Installing Distributed Solr 4 with Fabric by Martijn Koster
From the post:
Solr 4 has a subset of features that allow it be run as a distributed fault-tolerant cluster, referred to as “SolrCloud”. Installing and configuring Solr on a multi-node cluster can seem daunting when you’re a developer who just wants to give the latest release a try. The wiki page is long and complex, and configuring nodes manually is laborious and error-prone. And while your OS has ZooKeeper/Solr packages, they are probably outdated. But it doesn’t have to be a lot of work: in this post I will show you how to deploy and test a Solr 4 cluster using just a few commands, using mechanisms you can easily adjust for your own deployments.
I am using a cluster consisting of a virtual machines running Ubuntu 12.04 64bit and I am controlling them from my MacBook Pro. The Solr configuration will mimic the Two shard cluster with shard replicas and zookeeper ensemble example from the wiki.
You can run this on AWS EC2, but some special considerations apply, see the footnote.

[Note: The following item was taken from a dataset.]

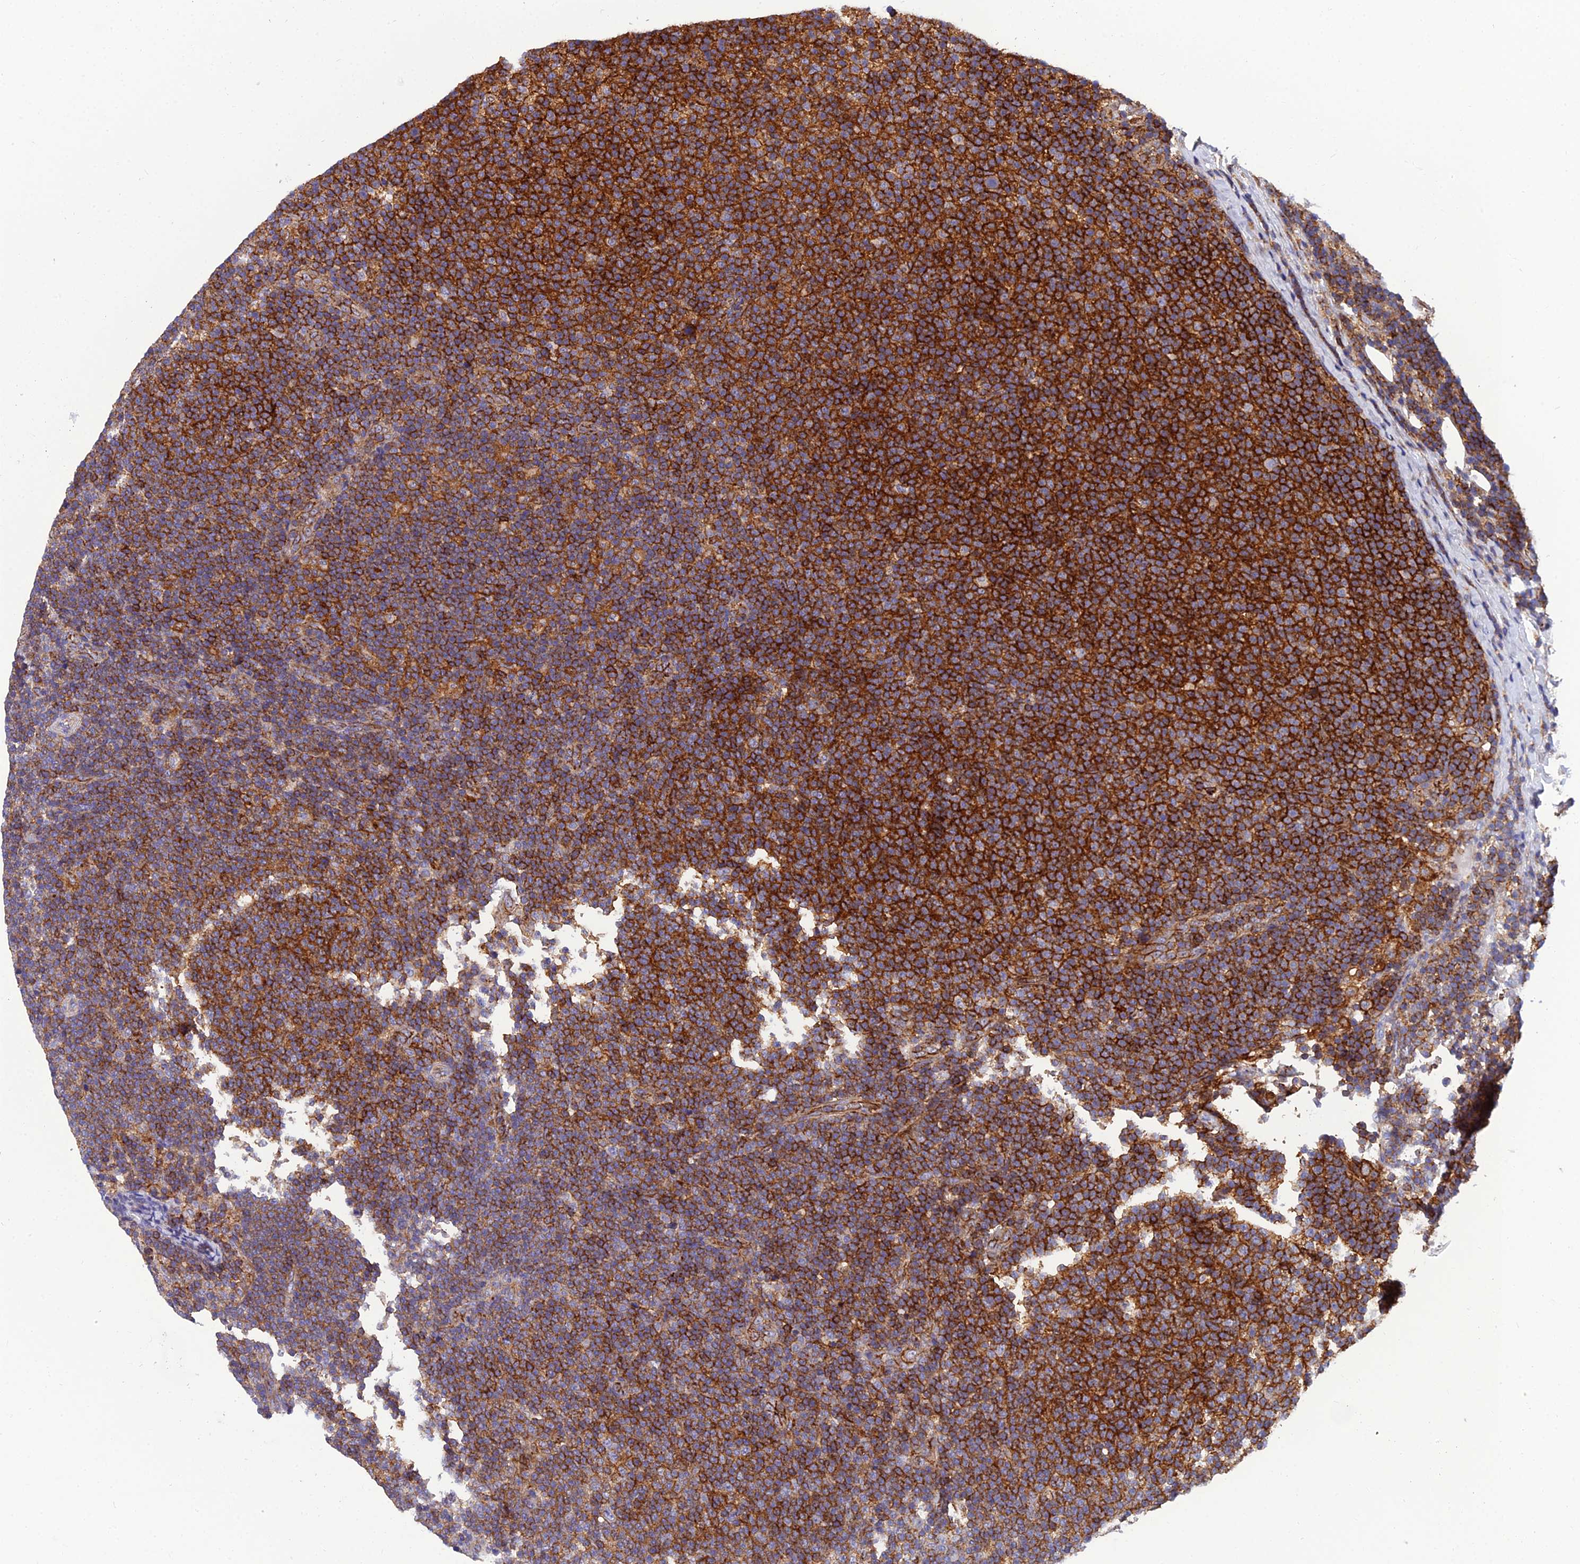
{"staining": {"intensity": "strong", "quantity": "25%-75%", "location": "cytoplasmic/membranous"}, "tissue": "lymphoma", "cell_type": "Tumor cells", "image_type": "cancer", "snomed": [{"axis": "morphology", "description": "Malignant lymphoma, non-Hodgkin's type, Low grade"}, {"axis": "topography", "description": "Lymph node"}], "caption": "Immunohistochemical staining of malignant lymphoma, non-Hodgkin's type (low-grade) shows high levels of strong cytoplasmic/membranous staining in about 25%-75% of tumor cells.", "gene": "PPP1R18", "patient": {"sex": "male", "age": 66}}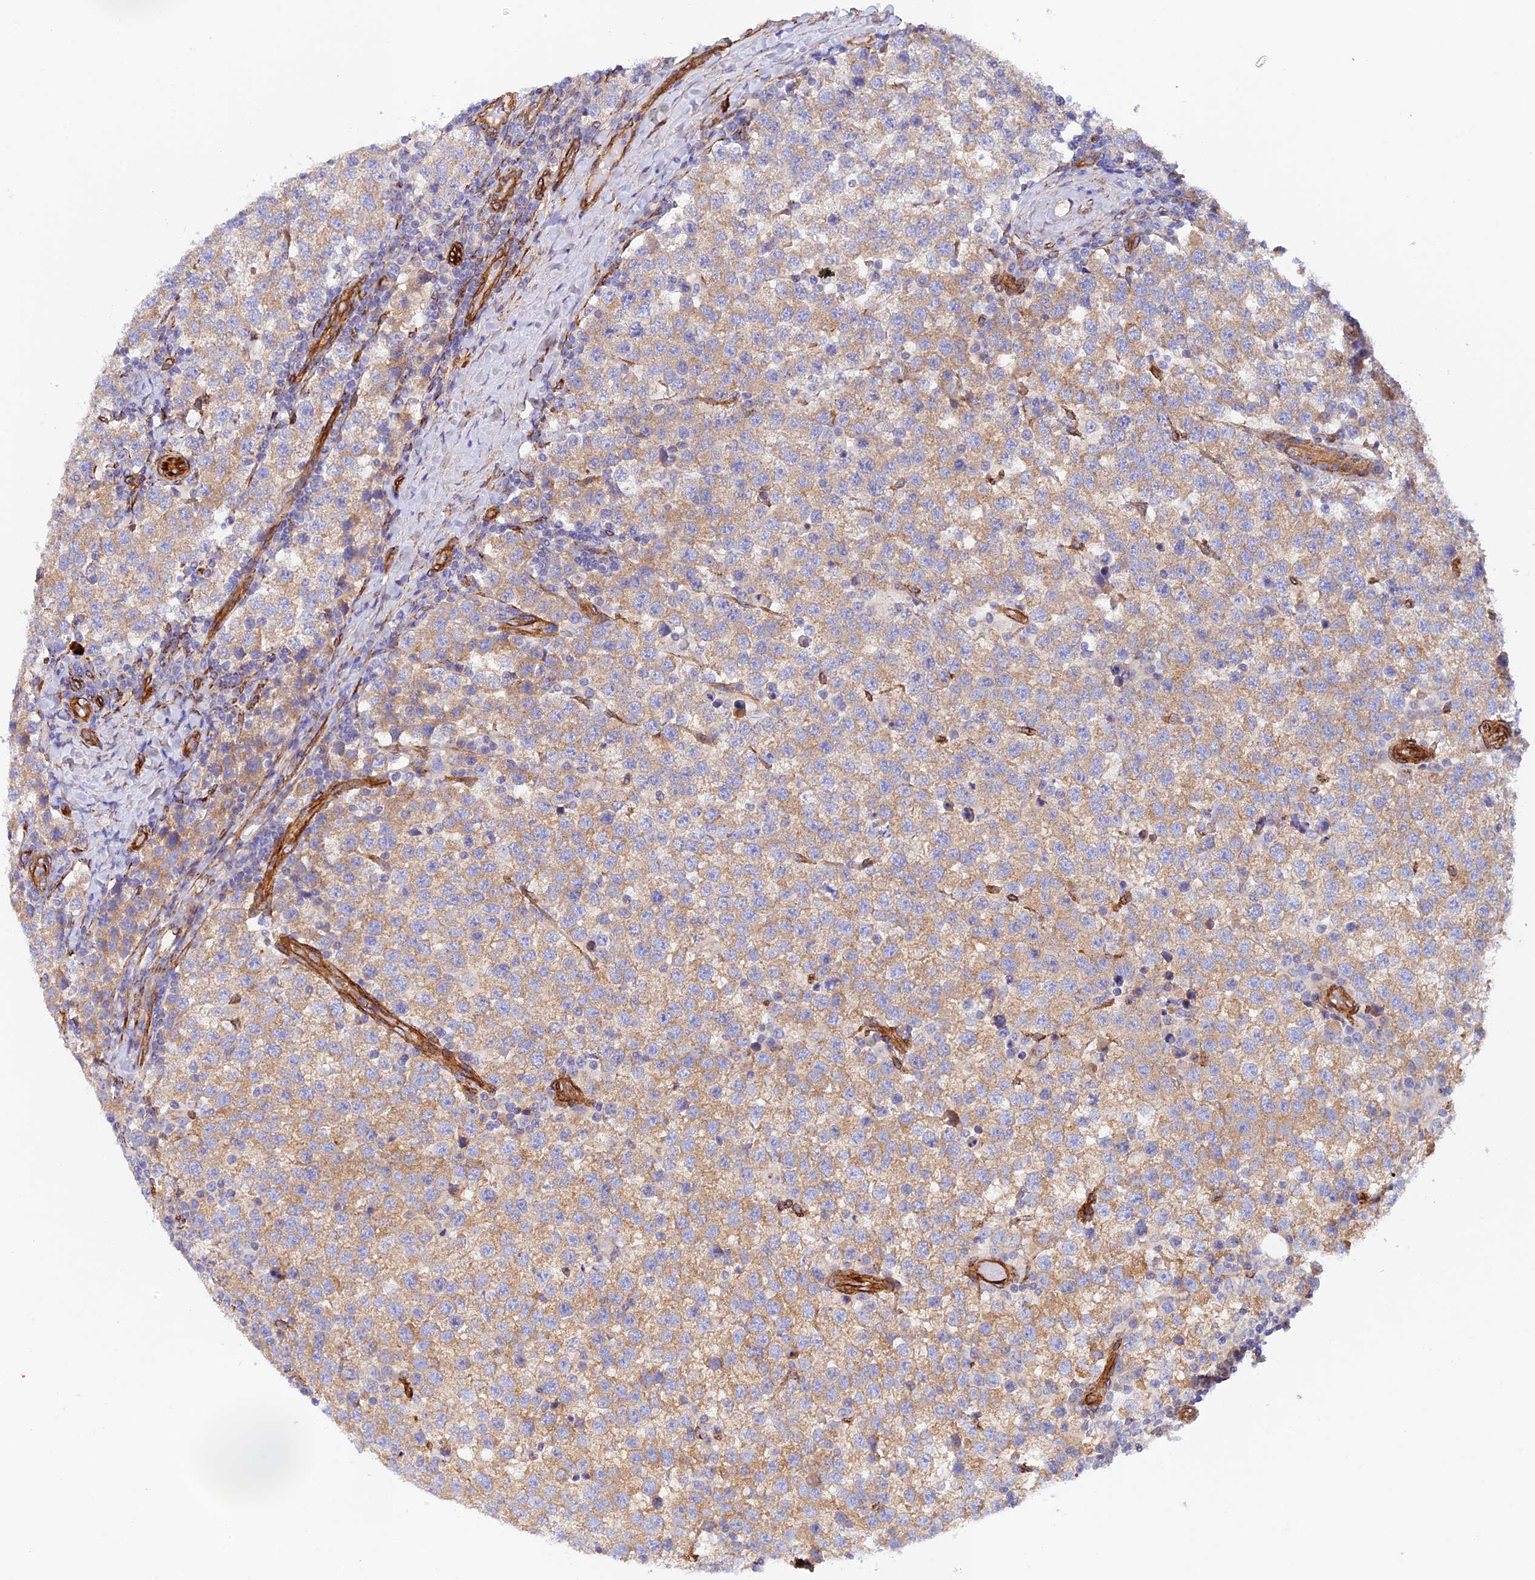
{"staining": {"intensity": "moderate", "quantity": ">75%", "location": "cytoplasmic/membranous"}, "tissue": "testis cancer", "cell_type": "Tumor cells", "image_type": "cancer", "snomed": [{"axis": "morphology", "description": "Seminoma, NOS"}, {"axis": "topography", "description": "Testis"}], "caption": "DAB (3,3'-diaminobenzidine) immunohistochemical staining of human seminoma (testis) displays moderate cytoplasmic/membranous protein positivity in about >75% of tumor cells. The staining was performed using DAB (3,3'-diaminobenzidine), with brown indicating positive protein expression. Nuclei are stained blue with hematoxylin.", "gene": "MYO9A", "patient": {"sex": "male", "age": 34}}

We’ll use Fabric, a light-weight deployment tool that is basically a Python library to easily execute commands on remote nodes over ssh. Compared to Chef/Puppet it is simpler to learn and use, and because it’s an imperative approach it makes sequential orchestration of dependencies more explicit. Most importantly, it does not require a separate server or separate node-side software installation.
DISCLAIMER: these instructions and associated scripts are released under the Apache License; use at your own risk.
I strongly recommend you use disposable virtual machines to experiment with.
Something to get you excited about the upcoming weekend!
Enjoy!